- **Sezione del documento**
Parma calcio
Tutto Pecchia. L'uomo, il calciatore, l'allenatore: il ritratto dall'infanzia ai successi
Le partite durano sempre mezza giornata in più, per Fabio Pecchia: comunque vadano. Smaltiti stress e tensione dei 90 minuti, fatti i complimenti ai giocatori nello spogliatoio (spesso, per fortuna, quest'anno) o data la strigliata che si sono meritati, affrontati i giornalisti in sala stampa, i problemi sorgono il giorno dopo. È la telefonata del padre Giuseppe quella che il tecnico teme di più. Giuseppe, detto Pep. Sì, come Guardiola. Da sempre “malato” di calcio e di qualsiasi sport, è – ovviamente – il primo tifoso del figlio. Ma esigente e severo come pochi. Soffre per le sorti del suo Fabio “in differita”: non guarda mai la partita in diretta, non reggerebbe lo stress, preferisce aspettare la mattina dopo, conoscendo il risultato. E il suo “verdetto” è puntualmente il più temuto, non c’è brutto voto nelle pagelle dei giornali che tenga. È un (ex) allenatore vecchio stampo, molto vecchio stampo: «Ma perché non giochi con il libero?», «non sei soddisfatto dell’impegno dei giocatori? Portali subito in ritiro, così imparano», e via di questo passo.

- **Il compito**
Scrivi il seguito del ritratto di Fabio Pecchia, riprendendo subito dopo l'ultima frase riportata. Il materiale riportato qui proviene da una fonte diversa.

- **Materiale fornito**

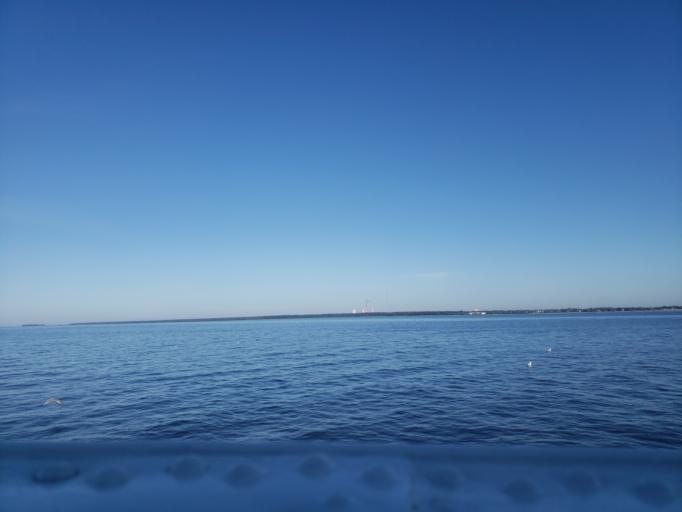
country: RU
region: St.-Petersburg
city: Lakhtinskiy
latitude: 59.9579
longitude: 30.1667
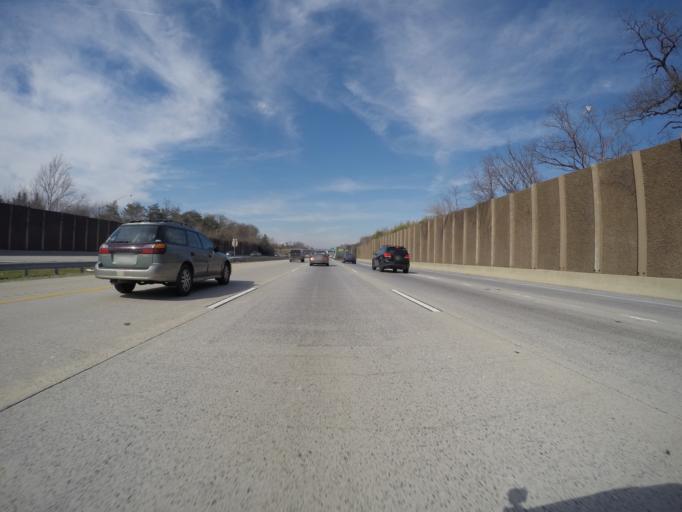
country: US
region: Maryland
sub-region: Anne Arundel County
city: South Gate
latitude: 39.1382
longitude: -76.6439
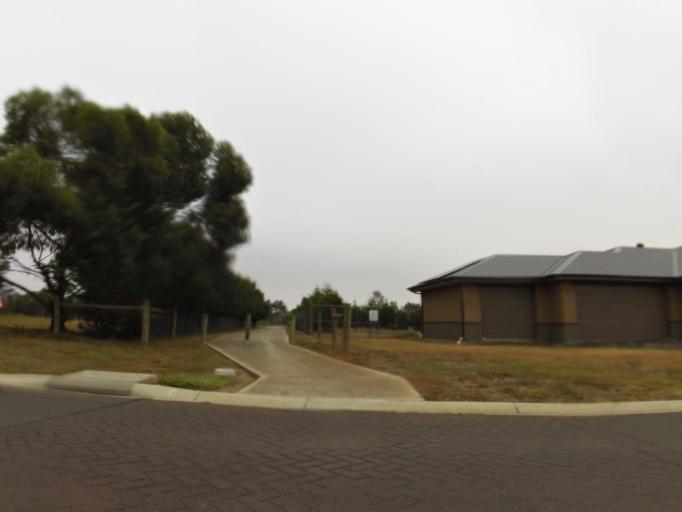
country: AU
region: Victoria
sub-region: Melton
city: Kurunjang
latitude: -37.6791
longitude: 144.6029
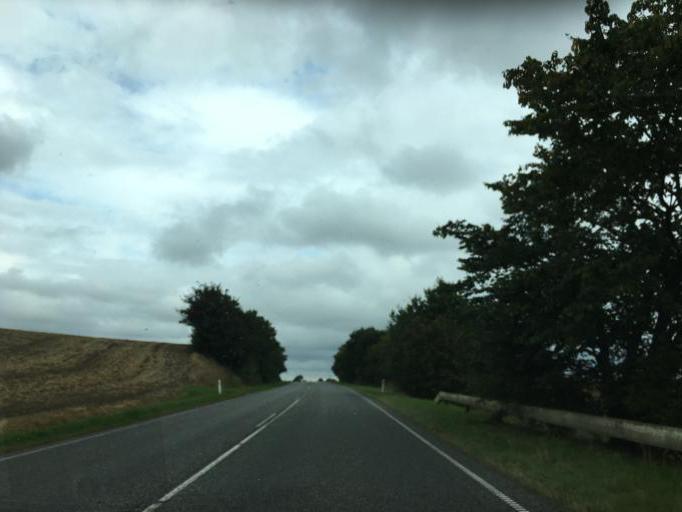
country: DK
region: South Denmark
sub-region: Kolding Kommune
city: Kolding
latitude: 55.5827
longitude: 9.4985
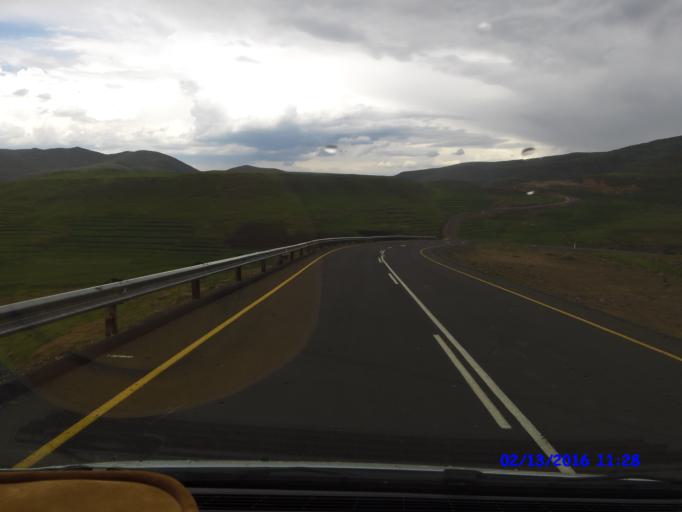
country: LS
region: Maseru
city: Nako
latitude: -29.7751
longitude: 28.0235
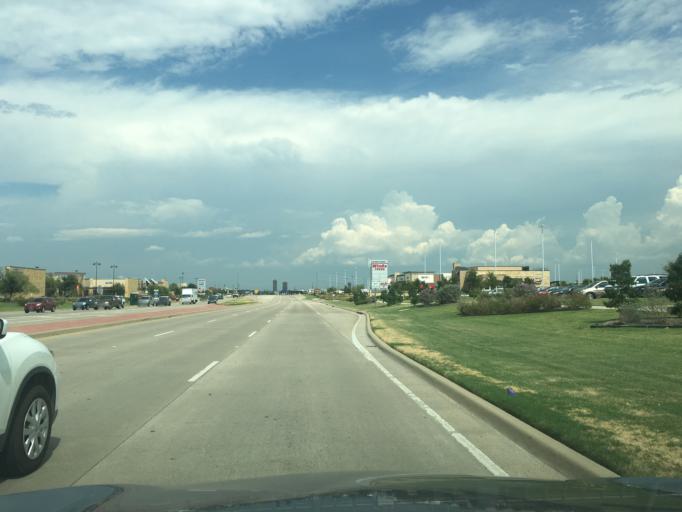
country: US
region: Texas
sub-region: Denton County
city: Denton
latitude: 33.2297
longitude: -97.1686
---
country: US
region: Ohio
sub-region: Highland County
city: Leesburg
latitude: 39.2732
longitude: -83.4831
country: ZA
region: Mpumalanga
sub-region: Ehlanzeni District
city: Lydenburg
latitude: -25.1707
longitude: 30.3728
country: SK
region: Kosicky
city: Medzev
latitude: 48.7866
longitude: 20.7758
==
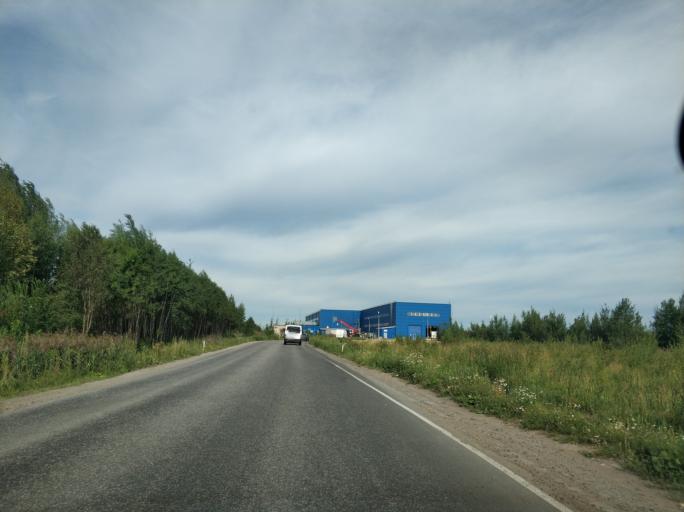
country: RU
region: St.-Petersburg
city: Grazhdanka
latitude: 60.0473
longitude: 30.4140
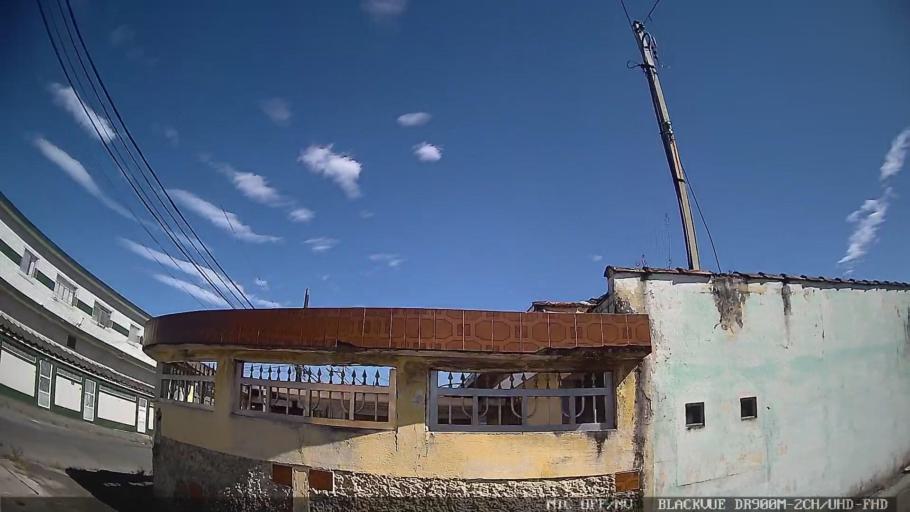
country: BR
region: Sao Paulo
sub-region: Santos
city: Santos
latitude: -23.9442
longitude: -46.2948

- **Risposta**
FUORI DI CASA A DODICI ANNI
A papà Giuseppe e mamma Vera (lei segue poco il calcio: le interessa solo che Fabio stia bene e sia felice) l’allenatore del Parma deve tutto, la carriera e non solo. Carriera cominciata molto presto, con una gavetta che, al giorno d’oggi, non riusciamo nemmeno a immaginare. Fabio nasce a Formia e cresce a Lenola, in provincia di Latina. A undici anni gioca nella squadra di Cassino: va a Avellino per un torneo e viene notato da due osservatori, uno dell’Avellino e uno del Napoli. Il ragazzino ha i numeri per diventare un bel centrocampista, lo vogliono entrambi. Tocca al padre scegliere. E non è facile prendere una decisione, per vari motivi. Qualche anno prima la stessa chance era capitata a Francesco, fratello maggiore di Fabio. Ragazzino molto talentuoso, fantasista mancino, tutto estro, dribblomane nato (il contrario di Fabio: destromane, centrocampista solido e concreto, anche se poi affinerà un bel tocco di palla e un discreto fiuto per il gol). Fa un provino per la Lazio, che lo vuole. La madre si oppone: «Mandarlo fuori di casa così piccolo? Non se ne parla».
Quando tocca a Fabio, si impone il padre: «Il ragazzino promette bene, proviamo». E sceglie Avellino, perché gli sembra il club giusto per fare crescere i giovani.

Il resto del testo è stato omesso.